The predicate is embedded under knn.filter so the k-NN engine applies native efficient filtering during vector search.

Use filter_type=post for predicates that do not fit the efficient allow-list, such as arithmetic or function calls on indexed fields:

POST /_plugins/_sql
{
  "query" : """
    SELECT v._id, v._score, v.category
    FROM vectorSearch(
      table='my_vectors',
      field='embedding',
      vector='[0.1, 0.2, 0.3]',
      option='k=10,filter_type=post'
    ) AS v
    WHERE v.price * 1.1 < 100
  """
}
  • vectorSearch() exposes the OpenSearch _score metadata field on the alias. For an alias v, select it as v._score.
  • _score can be selected and referenced in ORDER BY, but it cannot appear in WHERE. Use option='min_score=...' for score-threshold vector search.
  • Results are returned in _score DESC order by default. The only supported ORDER BY expression is <alias>._score DESC (for example, v._score DESC).
  • In top-k mode (k=N), LIMIT n is optional; when present, n must be ≤ k.
  • In radial mode (max_distance or min_score), LIMIT is required.
  • OFFSET is not supported on vectorSearch(). Use LIMIT only.
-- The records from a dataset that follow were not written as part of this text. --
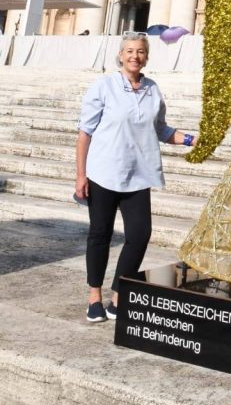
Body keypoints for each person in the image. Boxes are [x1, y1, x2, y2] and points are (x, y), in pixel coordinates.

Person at [75, 32, 197, 323]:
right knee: (100, 235)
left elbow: (163, 130)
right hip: (103, 173)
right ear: (120, 55)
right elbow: (84, 134)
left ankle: (118, 296)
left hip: (138, 175)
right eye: (129, 51)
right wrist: (81, 175)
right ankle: (94, 296)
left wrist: (193, 139)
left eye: (140, 51)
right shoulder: (103, 87)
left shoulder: (153, 90)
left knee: (140, 235)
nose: (135, 56)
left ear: (146, 57)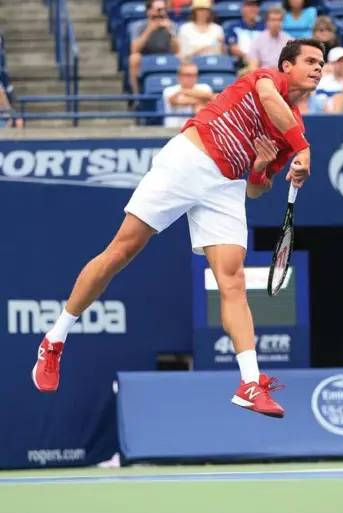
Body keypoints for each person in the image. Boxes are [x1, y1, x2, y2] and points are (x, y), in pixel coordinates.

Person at [32, 38, 325, 419]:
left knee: (232, 279)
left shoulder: (295, 128)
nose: (319, 68)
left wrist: (260, 166)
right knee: (121, 251)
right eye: (311, 60)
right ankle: (55, 339)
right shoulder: (265, 79)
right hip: (190, 159)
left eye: (322, 62)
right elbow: (271, 103)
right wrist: (303, 149)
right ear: (287, 66)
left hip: (228, 184)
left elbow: (256, 188)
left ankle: (250, 383)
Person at [128, 0, 179, 99]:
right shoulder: (138, 26)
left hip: (167, 55)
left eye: (163, 10)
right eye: (158, 10)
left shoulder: (171, 25)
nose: (161, 13)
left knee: (181, 57)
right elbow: (134, 49)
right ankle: (136, 96)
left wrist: (170, 32)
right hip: (146, 56)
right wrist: (149, 30)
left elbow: (177, 50)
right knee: (134, 58)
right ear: (149, 11)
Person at [162, 61, 214, 128]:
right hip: (175, 131)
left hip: (197, 130)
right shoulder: (169, 90)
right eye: (188, 75)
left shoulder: (205, 87)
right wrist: (203, 99)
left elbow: (211, 97)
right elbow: (177, 101)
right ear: (179, 76)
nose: (192, 78)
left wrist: (183, 91)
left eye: (195, 75)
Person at [247, 6, 291, 71]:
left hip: (282, 74)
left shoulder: (289, 40)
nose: (276, 23)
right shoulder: (258, 40)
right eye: (273, 20)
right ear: (267, 22)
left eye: (279, 20)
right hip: (263, 75)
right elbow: (253, 66)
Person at [225, 0, 264, 71]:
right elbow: (234, 49)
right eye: (249, 5)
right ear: (243, 8)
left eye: (255, 6)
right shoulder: (234, 27)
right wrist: (250, 58)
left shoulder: (264, 28)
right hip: (241, 64)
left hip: (262, 64)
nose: (253, 9)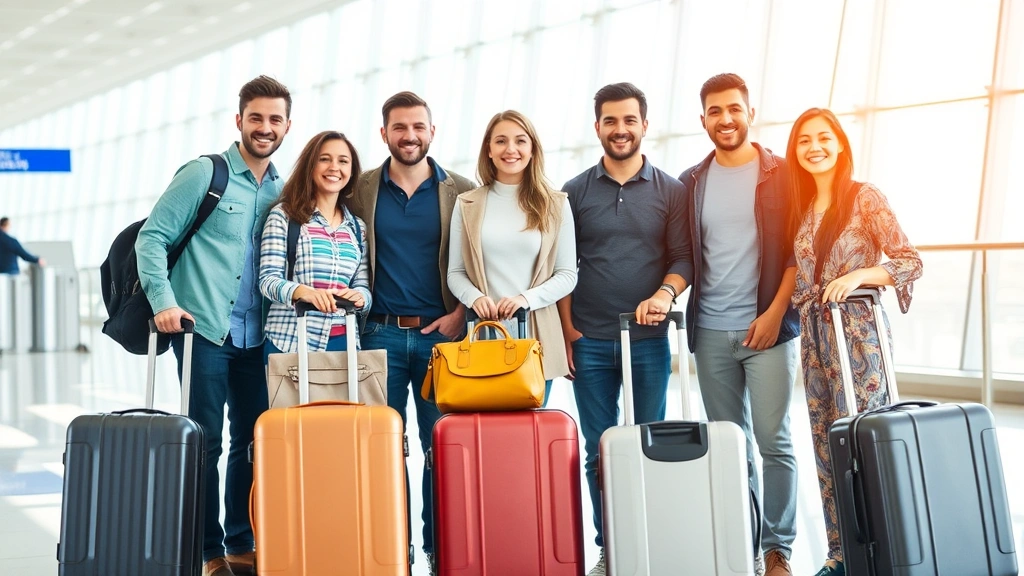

The following are not supported on vectorSearch():

  • GROUP BY and aggregations directly over a vectorSearch() relation are not supported and return an error.
  • Operators wrapped around a vectorSearch() subquery are rejected when they would run after vectorSearch() has already produced a finite result set, because they can silently yield zero, skipped, or incorrectly ordered rows. Specifically, an outer WHERE, ORDER BY, OFFSET (non-zero), GROUP BY, aggregation, or DISTINCT applied to a vectorSearch() subquery returns an error. Place WHERE predicates inside the subquery, directly on the vectorSearch() alias, so that they participate in WHERE pushdown. A plain outer LIMIT (without OFFSET) wrapping a vectorSearch() subquery is allowed and caps the returned rows.
  • JOIN between a vectorSearch() relation and another relation is not supported.
  • UNION / INTERSECT / EXCEPT combining a vectorSearch() relation with another relation is not supported.
  • Multiple vectorSearch() calls in the same query are not supported.
  • The query vector must be supplied as a literal. Parameterized vectors (for example, values bound from another column) are not supported.
  • Indexes that define a user field named _score cannot be queried with vectorSearch() because _score is reserved for the synthetic vector score exposed on the alias. Rename the field or query the index with a plain SELECT.